I'm sure there are and will be readers that will find it difficult to relate to Rachel because of her wealth, or perhaps her remarriage to a celebrated actor. If you are one, you might consider reading the chapter I wrote in my newest novel, The Doorkeeper, to address these concerns as seen through Rachel's eyes. In a discussion with a mentor and friend, Myra Clayborn, Rachel ponders her ability to truly understand and relate to the common man. Here is an excerpt:
"I hope so," I replied. "Chris and I are both incredibly busy people, but we have the benefit of having numerous resources that others lack. Sometimes, I feel guilty having so much, and it causes me to wonder if either of us can truly relate to the burden of the common man."
"Oh, Rachel, I think you and Chris are much more common than you know, and I mean that in the nicest way possible." We laughed and she continued, "I may be wrong, but I believe the only people who can't relate to others are those who focus on the differences between them rather than on their similarities."
"I think Chris does a much better job at relating to people than I do," I laughed. "He grew up in a working class family; I grew up with wealth—inherited wealth and married wealth. My first husband, Paul Todd, also came from a wealthy family, and together we amassed a small fortune. Even after our divorce, I returned home and began several fruitful enterprises. Now I'm married to an incredibly devoted and loving man who is also an Academy Award-winning movie star, charming and handsome."
"Those are all blessings, yes, but they don't make you abnormal. Your lifestyle is different from most, but I don't think it's so different that people can't relate to you or you to them. You eat and drink, you laugh and cry, and you bleed when you're wounded just like anyone else. You've been confronted by death, helped friends battle cancer and addictions, been lonely and befriended those who are lonely; you've lost at love and loved again. These are all things that average people face everyday—things we can all relate to.
"And so I think that the only people who can't relate to you are those who choose not to try—those who choose to remain separate or apart, those who choose to look for differences rather than similarities, those who choose to believe their life struggles are different from yours and everyone else's.
"Your husband is a movie star; that means some aspects of your life will be different from a woman whose husband is an engineer—just as the life of a woman whose husband is a doctor will be different from one whose husband is a janitor, or a race car driver, or a school teacher.
"In the end, relating to others is a matter of choice, isn't it, Rachel? We choose to relate to others, regardless of their differences, because we care. And if you look for similarities rather than differences, you just might find someone in whom you truly delight."
"A matter of choice," Myra declares in redress to Rachel's concerns about her ability to relate to others, and their ability to relate to her. There are many reasons why relationships with some are easier than those with others, but mostly, it is a matter of choice.

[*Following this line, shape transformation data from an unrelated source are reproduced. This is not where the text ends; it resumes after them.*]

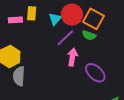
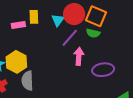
purple ellipse: (95, 73) -> (103, 70), turned -45

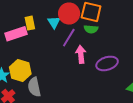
pink rectangle: (18, 25) -> (16, 34), size x1.5

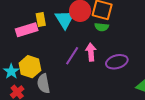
cyan triangle: (54, 22) -> (65, 19), size x1.5
purple line: (69, 38) -> (72, 56), moved

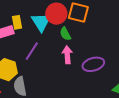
green semicircle: (102, 27) -> (65, 34), moved, turned 56
purple line: (72, 56) -> (32, 51), moved

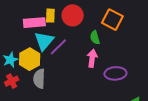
red circle: (56, 14) -> (73, 15), moved
cyan triangle: (41, 22) -> (44, 41), moved

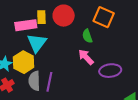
purple line: (58, 47) -> (49, 82), moved, turned -30
pink arrow: (92, 58) -> (86, 57), turned -48

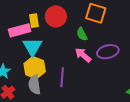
yellow hexagon: (24, 62) -> (35, 68), moved
purple ellipse: (110, 71) -> (108, 52), moved
purple line: (49, 82) -> (62, 77), moved

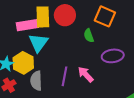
yellow rectangle: (34, 21) -> (43, 17), size x1.5
pink arrow: (83, 55) -> (86, 74), moved
yellow hexagon: (35, 68) -> (23, 63), moved

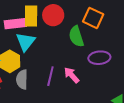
green semicircle: (89, 36) -> (76, 36), size x1.5

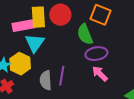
purple ellipse: (99, 58) -> (96, 54), moved
pink arrow: (72, 75) -> (100, 74), moved
gray semicircle: (22, 80) -> (46, 80), moved

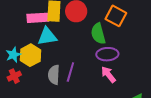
cyan triangle: (35, 43) -> (47, 36), turned 40

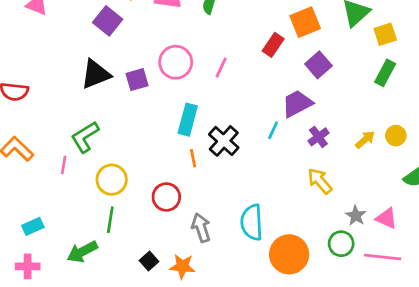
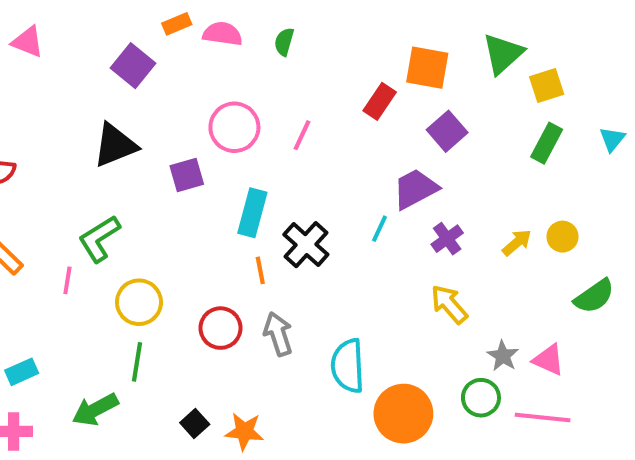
orange square: (305, 22) -> (427, 68), turned 32
purple square: (137, 80) -> (187, 175), moved
gray arrow: (201, 228) -> (278, 334), moved

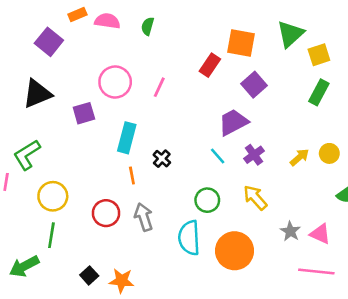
cyan line: (380, 229) -> (218, 156), moved, turned -66
black cross: (306, 245) -> (162, 159), size x0.6
green circle: (481, 398) -> (207, 200), moved
orange circle: (403, 414) -> (235, 251), moved

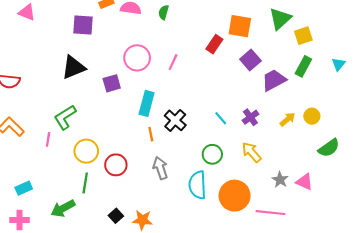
purple square: (49, 42) -> (83, 25), turned -35
purple trapezoid: (233, 122) -> (274, 80), moved
black cross: (162, 159) -> (175, 120), size x1.5
red circle: (106, 213) -> (116, 165), moved
pink line: (316, 272) -> (271, 213), moved

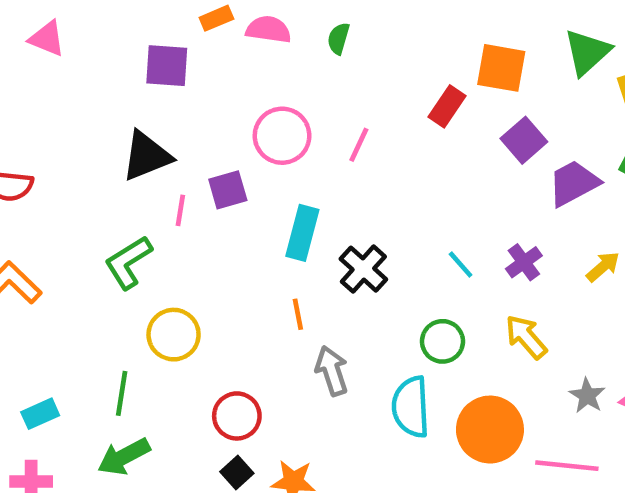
orange line: (151, 134) -> (298, 314), moved
pink line: (48, 139) -> (180, 210), moved
red circle: (116, 165) -> (237, 416), moved
green line: (85, 183) -> (122, 393), moved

We either choose to look for commonalities, or we choose to focus on differences.
Choice...Rachel's divorce occurs because her husband chooses to leave her and begin a new relationship with another woman. Rachel, in this situation, is forced to accept his decision. Her only choice in this matter is how she will react to his abandonment. She chooses to forge ahead, and begin a new life; one that is filled with challenges and adventures.
Choices have consequences; every seed sown into the soil of a life eventually reaps a harvest, either in this world or the next. In Planted by the Rivers of Water, and the novels that follow it, my readers will come to witness the consequences my characters reap for the actions they take. They will witness the redemption of some, and the destruction of others. But most importantly, they will witness the love of Almighty God working among His creation; the One who seeks to know men and women on a personal level; the One who sent His Son to die to redeem them from their sins so that could happen.
Yes, choices do have consequences; therefore we must make wise choices. "...for whatsoever a man soweth, that shall he also reap." Galatians 6:7 KJV
 Scarrott, M.I., The Doorkeeper, pages 179-180.